Resulta que en semanas anteriores varios medios de comunicación expusieron el problema de los servicios en zona valle. A lo que casi enseguida respondieron algunos funcionarios públicos justificando nuevamente la falta de atención. Y es que algunos servidores han llegado a un cinismo tal que de fotografías y juntas vecinales hacen alarde de un trabajo excelente, cuando sabemos es incompleto o mal hecho. 

Sabemos de la carente educación que la mayor parte de los servidores y funcionarios tiene. Pero exponer su ignorancia y mediocridad en sus redes sociales es terrible, pues nos deja en evidencia la clase de gobierno que tenemos.

Una funcionaria pública recalca “que no es el gobierno sino la gente cochina que ha decidido vivir así”

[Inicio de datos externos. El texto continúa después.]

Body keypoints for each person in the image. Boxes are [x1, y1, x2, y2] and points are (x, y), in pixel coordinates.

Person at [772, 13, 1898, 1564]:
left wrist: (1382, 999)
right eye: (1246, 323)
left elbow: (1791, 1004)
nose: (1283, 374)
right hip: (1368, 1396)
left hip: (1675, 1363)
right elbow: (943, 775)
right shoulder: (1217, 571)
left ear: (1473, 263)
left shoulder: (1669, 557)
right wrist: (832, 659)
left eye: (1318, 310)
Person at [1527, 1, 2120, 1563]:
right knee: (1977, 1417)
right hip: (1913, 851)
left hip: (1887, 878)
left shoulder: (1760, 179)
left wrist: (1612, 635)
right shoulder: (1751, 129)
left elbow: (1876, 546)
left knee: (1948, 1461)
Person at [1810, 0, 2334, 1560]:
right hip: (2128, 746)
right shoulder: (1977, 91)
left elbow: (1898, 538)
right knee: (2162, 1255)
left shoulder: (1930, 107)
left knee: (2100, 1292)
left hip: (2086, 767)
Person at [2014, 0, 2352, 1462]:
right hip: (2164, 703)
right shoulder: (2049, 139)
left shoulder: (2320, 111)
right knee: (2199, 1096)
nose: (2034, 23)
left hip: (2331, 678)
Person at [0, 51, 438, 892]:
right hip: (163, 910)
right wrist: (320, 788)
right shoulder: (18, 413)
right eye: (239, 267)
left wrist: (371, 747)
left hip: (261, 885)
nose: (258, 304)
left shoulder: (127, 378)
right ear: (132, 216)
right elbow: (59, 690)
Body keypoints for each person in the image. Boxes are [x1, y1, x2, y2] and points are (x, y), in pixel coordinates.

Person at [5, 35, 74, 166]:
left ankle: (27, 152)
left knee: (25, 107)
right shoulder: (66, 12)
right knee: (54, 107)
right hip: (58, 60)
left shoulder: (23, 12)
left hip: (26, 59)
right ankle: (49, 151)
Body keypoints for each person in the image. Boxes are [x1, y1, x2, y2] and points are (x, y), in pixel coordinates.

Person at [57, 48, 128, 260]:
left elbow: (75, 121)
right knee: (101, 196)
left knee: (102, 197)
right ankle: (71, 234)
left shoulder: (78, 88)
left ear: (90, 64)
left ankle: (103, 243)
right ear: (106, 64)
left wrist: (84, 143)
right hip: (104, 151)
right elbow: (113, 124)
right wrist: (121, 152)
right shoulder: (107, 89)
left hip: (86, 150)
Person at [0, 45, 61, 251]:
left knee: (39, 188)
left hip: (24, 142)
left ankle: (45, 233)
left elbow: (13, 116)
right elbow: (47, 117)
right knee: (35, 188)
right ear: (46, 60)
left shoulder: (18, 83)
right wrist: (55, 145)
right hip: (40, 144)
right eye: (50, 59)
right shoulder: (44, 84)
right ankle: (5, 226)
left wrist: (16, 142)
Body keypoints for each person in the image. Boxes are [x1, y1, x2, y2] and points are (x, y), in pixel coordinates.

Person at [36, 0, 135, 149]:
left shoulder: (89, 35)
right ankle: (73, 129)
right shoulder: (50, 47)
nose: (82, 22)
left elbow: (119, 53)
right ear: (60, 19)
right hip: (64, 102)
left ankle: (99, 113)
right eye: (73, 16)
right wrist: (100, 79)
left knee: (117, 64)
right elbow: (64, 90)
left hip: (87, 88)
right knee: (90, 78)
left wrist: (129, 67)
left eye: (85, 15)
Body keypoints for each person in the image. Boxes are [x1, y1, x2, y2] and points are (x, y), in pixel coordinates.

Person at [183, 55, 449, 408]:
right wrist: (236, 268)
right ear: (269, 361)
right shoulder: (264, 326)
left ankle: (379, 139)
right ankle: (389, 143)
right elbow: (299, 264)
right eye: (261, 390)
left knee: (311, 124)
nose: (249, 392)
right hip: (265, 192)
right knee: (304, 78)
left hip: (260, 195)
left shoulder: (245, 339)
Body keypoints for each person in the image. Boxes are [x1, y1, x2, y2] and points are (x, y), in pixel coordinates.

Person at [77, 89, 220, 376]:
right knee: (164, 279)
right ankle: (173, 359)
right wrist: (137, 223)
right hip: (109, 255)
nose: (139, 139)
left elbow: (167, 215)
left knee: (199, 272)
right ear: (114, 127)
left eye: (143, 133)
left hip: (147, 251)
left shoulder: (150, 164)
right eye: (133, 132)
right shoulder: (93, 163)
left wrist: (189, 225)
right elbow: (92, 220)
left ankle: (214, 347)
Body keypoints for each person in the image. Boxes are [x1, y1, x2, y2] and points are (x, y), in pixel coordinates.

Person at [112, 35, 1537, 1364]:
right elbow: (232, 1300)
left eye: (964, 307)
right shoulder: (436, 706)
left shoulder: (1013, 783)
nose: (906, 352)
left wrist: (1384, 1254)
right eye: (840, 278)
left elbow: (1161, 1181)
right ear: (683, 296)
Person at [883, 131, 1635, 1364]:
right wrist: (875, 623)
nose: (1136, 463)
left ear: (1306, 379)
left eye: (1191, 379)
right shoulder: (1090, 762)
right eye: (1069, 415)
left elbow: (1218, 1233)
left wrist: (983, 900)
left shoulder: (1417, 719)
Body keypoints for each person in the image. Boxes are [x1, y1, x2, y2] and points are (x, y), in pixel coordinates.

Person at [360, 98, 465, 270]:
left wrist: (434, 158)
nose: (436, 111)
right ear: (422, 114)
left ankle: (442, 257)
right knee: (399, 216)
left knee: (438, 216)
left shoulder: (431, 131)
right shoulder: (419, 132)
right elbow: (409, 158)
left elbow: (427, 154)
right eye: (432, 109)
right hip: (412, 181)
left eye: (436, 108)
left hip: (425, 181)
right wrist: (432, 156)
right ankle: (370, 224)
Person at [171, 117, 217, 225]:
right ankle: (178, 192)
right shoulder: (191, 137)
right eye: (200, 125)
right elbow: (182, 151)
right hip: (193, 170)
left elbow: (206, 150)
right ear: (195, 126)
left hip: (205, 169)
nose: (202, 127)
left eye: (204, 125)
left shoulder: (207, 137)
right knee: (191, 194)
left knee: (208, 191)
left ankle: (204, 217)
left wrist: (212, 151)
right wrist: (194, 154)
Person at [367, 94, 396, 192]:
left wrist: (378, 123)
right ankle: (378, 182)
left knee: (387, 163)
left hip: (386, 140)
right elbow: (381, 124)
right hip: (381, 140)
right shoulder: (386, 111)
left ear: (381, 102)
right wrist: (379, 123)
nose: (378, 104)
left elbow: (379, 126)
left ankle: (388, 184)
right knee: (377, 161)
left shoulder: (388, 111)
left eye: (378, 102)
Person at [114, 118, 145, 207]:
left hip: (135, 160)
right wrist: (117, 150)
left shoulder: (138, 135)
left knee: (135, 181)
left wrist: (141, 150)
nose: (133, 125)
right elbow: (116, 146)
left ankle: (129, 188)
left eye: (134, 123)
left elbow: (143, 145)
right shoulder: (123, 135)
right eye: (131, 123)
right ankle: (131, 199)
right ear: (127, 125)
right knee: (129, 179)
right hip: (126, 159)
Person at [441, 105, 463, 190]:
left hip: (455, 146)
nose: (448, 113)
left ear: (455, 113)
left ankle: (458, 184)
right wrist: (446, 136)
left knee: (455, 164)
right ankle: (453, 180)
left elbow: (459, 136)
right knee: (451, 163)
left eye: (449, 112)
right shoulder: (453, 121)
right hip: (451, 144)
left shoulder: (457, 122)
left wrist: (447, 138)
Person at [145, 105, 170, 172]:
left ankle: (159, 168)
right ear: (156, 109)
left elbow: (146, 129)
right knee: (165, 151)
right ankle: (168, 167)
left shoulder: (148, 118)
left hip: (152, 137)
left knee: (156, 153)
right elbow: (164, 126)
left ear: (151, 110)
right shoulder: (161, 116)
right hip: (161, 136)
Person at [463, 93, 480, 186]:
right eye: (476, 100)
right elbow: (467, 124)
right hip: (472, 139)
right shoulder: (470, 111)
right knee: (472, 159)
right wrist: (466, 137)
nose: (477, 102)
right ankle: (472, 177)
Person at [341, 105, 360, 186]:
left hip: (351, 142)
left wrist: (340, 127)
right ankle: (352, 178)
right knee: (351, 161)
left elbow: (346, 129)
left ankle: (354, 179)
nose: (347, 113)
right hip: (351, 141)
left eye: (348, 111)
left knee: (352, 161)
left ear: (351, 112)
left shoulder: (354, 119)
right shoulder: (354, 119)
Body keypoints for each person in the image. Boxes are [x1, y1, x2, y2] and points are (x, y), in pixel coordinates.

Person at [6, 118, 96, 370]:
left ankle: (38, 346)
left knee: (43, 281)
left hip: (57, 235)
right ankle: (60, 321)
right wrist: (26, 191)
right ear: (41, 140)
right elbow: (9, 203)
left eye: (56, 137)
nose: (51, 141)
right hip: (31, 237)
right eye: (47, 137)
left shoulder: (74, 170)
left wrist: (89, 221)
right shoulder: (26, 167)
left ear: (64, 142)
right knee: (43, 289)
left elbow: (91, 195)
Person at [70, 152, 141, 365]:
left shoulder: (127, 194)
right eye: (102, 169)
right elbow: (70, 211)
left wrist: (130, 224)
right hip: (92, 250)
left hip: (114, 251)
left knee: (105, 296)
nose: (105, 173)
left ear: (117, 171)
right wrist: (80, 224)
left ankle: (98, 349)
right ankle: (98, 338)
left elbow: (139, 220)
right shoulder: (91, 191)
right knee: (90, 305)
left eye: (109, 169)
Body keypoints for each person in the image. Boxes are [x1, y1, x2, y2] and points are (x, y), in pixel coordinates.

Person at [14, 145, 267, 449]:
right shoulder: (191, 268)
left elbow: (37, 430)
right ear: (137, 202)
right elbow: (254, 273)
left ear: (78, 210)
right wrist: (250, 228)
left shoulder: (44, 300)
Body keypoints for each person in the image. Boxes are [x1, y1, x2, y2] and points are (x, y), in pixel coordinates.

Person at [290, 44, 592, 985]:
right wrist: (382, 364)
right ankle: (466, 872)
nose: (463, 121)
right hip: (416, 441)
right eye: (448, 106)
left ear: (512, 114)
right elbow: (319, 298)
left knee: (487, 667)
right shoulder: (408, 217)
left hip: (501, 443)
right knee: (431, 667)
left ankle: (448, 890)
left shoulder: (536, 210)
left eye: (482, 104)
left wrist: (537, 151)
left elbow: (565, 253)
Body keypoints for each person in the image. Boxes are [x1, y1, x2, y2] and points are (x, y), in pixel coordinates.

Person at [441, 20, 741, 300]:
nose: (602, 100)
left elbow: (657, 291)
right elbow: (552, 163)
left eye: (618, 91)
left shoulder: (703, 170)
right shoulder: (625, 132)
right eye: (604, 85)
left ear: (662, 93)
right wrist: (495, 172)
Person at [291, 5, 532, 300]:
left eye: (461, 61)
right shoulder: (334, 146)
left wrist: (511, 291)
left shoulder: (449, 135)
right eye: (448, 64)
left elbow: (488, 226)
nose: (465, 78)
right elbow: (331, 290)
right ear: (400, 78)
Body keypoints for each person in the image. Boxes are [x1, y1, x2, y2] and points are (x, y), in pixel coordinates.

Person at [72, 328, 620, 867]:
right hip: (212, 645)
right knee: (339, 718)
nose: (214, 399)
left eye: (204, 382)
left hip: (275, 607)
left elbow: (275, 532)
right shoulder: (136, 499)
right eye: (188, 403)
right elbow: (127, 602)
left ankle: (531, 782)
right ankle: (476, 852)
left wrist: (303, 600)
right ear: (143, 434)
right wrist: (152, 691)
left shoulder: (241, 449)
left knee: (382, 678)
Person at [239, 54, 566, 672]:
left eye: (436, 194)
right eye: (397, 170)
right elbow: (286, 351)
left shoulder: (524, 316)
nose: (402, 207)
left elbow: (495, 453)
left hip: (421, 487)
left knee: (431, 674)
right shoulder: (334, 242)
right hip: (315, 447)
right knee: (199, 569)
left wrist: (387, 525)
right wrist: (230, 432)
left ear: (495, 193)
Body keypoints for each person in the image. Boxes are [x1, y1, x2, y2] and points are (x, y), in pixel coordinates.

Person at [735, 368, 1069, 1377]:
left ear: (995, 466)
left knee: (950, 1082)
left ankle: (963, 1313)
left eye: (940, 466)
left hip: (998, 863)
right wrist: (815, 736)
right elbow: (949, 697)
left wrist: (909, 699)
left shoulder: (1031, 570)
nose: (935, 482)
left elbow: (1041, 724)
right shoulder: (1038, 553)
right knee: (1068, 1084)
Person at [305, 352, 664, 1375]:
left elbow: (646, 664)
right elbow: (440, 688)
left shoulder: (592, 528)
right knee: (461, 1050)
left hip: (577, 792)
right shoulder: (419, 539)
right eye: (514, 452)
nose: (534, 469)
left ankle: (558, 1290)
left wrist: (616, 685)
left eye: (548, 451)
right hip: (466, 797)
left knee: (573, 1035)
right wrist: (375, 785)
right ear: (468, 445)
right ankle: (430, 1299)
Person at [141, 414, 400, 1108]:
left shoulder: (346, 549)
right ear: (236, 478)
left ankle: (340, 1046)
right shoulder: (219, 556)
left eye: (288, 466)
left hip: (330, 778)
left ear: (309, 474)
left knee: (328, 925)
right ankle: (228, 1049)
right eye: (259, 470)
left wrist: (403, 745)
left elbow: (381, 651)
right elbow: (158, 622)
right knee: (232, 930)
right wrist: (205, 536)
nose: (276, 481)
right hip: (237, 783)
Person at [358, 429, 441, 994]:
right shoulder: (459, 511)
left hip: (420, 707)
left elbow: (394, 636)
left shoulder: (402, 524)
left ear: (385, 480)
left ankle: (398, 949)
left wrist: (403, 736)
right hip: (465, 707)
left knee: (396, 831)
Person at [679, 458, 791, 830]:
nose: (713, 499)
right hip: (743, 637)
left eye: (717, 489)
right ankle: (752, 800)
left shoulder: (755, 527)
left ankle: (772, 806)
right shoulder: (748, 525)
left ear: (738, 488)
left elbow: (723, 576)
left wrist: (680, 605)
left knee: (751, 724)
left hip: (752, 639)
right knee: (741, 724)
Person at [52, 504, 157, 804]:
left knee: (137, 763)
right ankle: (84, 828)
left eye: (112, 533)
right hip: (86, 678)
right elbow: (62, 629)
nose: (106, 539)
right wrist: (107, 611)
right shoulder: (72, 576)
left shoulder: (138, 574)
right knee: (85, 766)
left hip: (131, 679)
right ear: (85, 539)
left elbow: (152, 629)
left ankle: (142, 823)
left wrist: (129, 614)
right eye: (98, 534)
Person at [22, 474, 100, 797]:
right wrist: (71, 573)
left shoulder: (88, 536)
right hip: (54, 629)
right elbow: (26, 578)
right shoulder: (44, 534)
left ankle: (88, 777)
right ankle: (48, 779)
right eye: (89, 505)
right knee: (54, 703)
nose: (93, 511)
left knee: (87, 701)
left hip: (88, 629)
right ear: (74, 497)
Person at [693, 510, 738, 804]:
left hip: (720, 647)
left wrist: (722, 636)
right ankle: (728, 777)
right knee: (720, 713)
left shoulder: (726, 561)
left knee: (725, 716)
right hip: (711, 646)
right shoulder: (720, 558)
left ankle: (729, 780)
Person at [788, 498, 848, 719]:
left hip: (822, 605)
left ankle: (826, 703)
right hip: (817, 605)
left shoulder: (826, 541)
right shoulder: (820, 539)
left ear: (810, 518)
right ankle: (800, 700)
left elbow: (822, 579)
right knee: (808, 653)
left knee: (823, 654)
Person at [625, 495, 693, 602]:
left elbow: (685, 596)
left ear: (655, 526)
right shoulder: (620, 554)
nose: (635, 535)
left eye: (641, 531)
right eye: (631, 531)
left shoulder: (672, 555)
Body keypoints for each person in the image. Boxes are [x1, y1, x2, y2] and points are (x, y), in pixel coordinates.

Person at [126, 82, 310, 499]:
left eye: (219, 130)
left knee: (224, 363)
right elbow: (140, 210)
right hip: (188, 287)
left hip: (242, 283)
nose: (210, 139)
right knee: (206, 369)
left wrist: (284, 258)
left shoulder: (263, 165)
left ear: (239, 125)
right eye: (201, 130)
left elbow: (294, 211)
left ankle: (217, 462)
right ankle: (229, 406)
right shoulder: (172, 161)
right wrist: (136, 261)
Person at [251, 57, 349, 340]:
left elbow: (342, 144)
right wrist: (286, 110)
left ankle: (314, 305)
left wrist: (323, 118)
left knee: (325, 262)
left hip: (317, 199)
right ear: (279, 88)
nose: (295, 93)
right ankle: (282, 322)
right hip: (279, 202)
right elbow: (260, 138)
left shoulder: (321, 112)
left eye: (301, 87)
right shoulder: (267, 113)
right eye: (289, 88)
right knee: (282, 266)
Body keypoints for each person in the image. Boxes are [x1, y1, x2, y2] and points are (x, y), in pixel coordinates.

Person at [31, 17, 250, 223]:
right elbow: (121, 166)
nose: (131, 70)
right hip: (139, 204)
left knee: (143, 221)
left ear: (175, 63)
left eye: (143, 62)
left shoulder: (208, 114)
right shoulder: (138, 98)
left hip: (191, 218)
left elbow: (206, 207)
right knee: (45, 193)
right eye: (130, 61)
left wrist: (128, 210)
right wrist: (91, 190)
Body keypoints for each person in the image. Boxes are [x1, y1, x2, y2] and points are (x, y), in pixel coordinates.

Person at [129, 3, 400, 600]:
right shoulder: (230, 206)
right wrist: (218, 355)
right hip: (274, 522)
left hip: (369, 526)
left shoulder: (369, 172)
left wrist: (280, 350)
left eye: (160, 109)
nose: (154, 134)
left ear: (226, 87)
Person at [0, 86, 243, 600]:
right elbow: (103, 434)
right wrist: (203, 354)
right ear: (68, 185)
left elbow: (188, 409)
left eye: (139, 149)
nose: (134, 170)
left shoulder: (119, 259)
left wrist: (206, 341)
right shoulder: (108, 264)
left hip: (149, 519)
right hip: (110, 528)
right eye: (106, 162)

Misma gente cochina que en su momento sirvieron como acarreados para el partido que hoy gobierna y ella trabaja. Es muy común que los servidores digan que mientras se tenga buena voluntad no son necesarios los estudios y supongo que desde ahí comenzamos a ver las prioridades de que quienes están encargados de nuestro municipio. 

La buena voluntad surge de la experiencia y esa no siempre es lo correcto para los demás. Sería primordial conozcan como mínimo ética e historia y comprendan que un gobierno no solo tiene como trabajo el recoger basura y posar en fotos.

-Es obligación de todos los gobiernos crear los escenarios y sistemas que ayuden al progreso de sus comunidades.

Es absurdo y ridículo que los funcionarios no conozcan como mínimo una teoría de sistemas que les haga entender la verdadera función de su cargo. No son activistas, no son reyes ni mártires sacrificándose por su entorno, son representantes y organizadores de un municipio y quizá no lo han comprendido porque no tienen ni idea de lo que implica gobernar, se han quedado en las labores comunitarias con las que “chapulinearon” al hueso. 

Últimamente en todo el país, las redes sociales se han visto abarrotadas de comentarios clasistas misóginos, homofóbicos y racistas por parte de funcionarios públicos. Tlajomulco no ha sido la excepción pues la gran mayoría de nuestros representantes o empleados parecen más influencers que verdaderos y coherentes servidores. Y dirán que dentro de la vida personal cada quien puede exponer lo que le plazca. Pero lo cierto es que desde la intimidad uno puede conocer realmente a quienes nos representan y si sus principios son tan reales como predican o como tenemos conocido en la política son viles máscaras publicitarias.

Que un ciudadano promedio se aferre a la libertad de expresión como permiso para decir falacias es un tanto entendible. Pero que un funcionario pretenda justificar sus opiniones con tal cosa es imperdonable.